Cette nouvelle préoccupation du gouvernement n’est pas sans arrière-pensées électorales. « Tout le monde s’en empare, d’Emmanuel Macron à Élisabeth Borne en passant par notre groupe, déclare le député Renaissance Karl Olive à Politis. C’est un sujet régalien, nous n’allons pas attendre le Rassemblement national pour nous en emparer. Nous sommes tous mobilisés », affirme l’élu, par ailleurs membre de la commission des affaires culturelles et de l’Éducation à l’Assemblée. Reste qu’il s’agit d’un « microsujet », comme le reconnaît un conseiller.
Le RN se frotte les mains
Emmanuel Macron a aussi promis « un professeur derrière chaque élève » : « Un professeur derrière chaque classe serait déjà un exploit », soupire un autre député de la majorité, qui reconnaît que l’abaya et le qamis sont « un peu l’arbre qui cache la forêt ». Il manque en cette rentrée 2 000 professeurs pour concrétiser la promesse présidentielle. Autre sujet, majeur celui-là, le pacte enseignant, qui ne tient pas ses promesses de revalorisation salariale, selon les syndicats d’enseignants.
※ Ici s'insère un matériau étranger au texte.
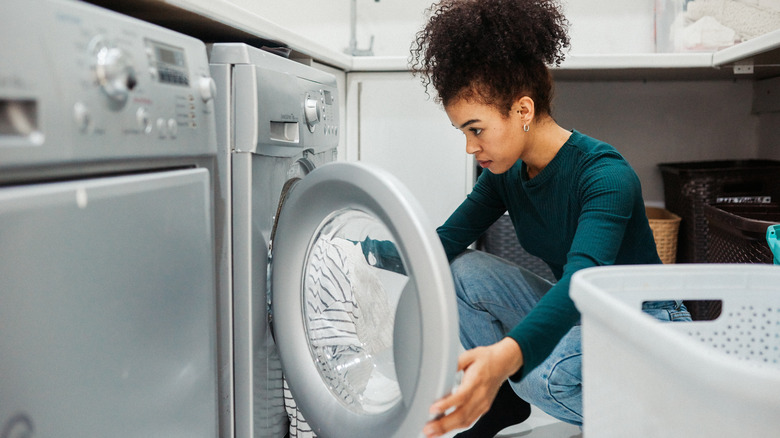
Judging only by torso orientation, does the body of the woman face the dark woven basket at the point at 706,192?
no

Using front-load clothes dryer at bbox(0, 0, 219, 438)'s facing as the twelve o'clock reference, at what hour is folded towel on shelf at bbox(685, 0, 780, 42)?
The folded towel on shelf is roughly at 10 o'clock from the front-load clothes dryer.

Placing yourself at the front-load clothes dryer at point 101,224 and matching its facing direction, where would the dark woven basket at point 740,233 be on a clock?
The dark woven basket is roughly at 10 o'clock from the front-load clothes dryer.

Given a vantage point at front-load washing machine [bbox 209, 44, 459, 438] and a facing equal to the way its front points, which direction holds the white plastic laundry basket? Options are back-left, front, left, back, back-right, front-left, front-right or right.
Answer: front

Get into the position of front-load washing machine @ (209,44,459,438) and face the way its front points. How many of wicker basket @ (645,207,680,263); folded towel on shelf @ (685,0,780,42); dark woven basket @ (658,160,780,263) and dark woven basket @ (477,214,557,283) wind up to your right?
0

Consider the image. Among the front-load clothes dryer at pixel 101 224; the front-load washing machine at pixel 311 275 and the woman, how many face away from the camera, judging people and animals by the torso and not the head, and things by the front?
0

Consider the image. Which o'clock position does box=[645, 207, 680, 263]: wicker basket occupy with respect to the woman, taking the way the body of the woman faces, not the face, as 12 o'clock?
The wicker basket is roughly at 5 o'clock from the woman.

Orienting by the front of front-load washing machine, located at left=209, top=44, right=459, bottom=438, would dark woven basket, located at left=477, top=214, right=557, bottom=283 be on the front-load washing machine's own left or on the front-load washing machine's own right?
on the front-load washing machine's own left

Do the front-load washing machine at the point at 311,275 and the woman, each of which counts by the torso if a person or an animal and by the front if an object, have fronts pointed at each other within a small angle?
no

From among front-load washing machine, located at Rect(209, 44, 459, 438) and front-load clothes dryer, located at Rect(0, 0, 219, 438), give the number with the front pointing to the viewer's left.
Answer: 0

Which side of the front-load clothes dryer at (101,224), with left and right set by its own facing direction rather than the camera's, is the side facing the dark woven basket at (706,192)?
left

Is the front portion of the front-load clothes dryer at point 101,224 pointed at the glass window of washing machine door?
no

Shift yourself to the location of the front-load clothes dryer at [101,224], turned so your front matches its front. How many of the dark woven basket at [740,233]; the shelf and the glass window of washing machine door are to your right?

Ce que nous prônons depuis des années pour le respect de la laïcité, pour freiner l’offensive islamiste, est entendu.
Le porte-parole du RN
Aucun incident concernant l’abaya et le qamis n’ont été signalés à la mi-journée ce 4 septembre. « Globalement tout se passe bien pour cette rentrée », affirme Élisabeth Borne lors de son déplacement dans une école en Ille-et-Vilaine. La première ministre, accompagnée de Gabriel Attal, s’est déplacée en jet de la République pour visiter l’établissement, pourtant à 1 h 30 en train de Paris, selon Le Télégramme.
En attendant, le Rassemblement national se frotte les mains : « Enfin, on nous écoute, se réjouit le parti de Marine Le Pen ce matin sur France Info, via son porte-parole Laurent Jacobelli. Ce que nous prônons depuis des années pour le respect de la laïcité, pour freiner l’offensive islamiste, est entendu ». Et maintenant ? « On ne s’interdit rien », assure un proche d’Emmanuel Macron. Pour le meilleur et pour le pire… De leur côté, les syndicats d’enseignants ont d’ores et déjà annoncé une grande journée de mobilisation le vendredi 13 octobre.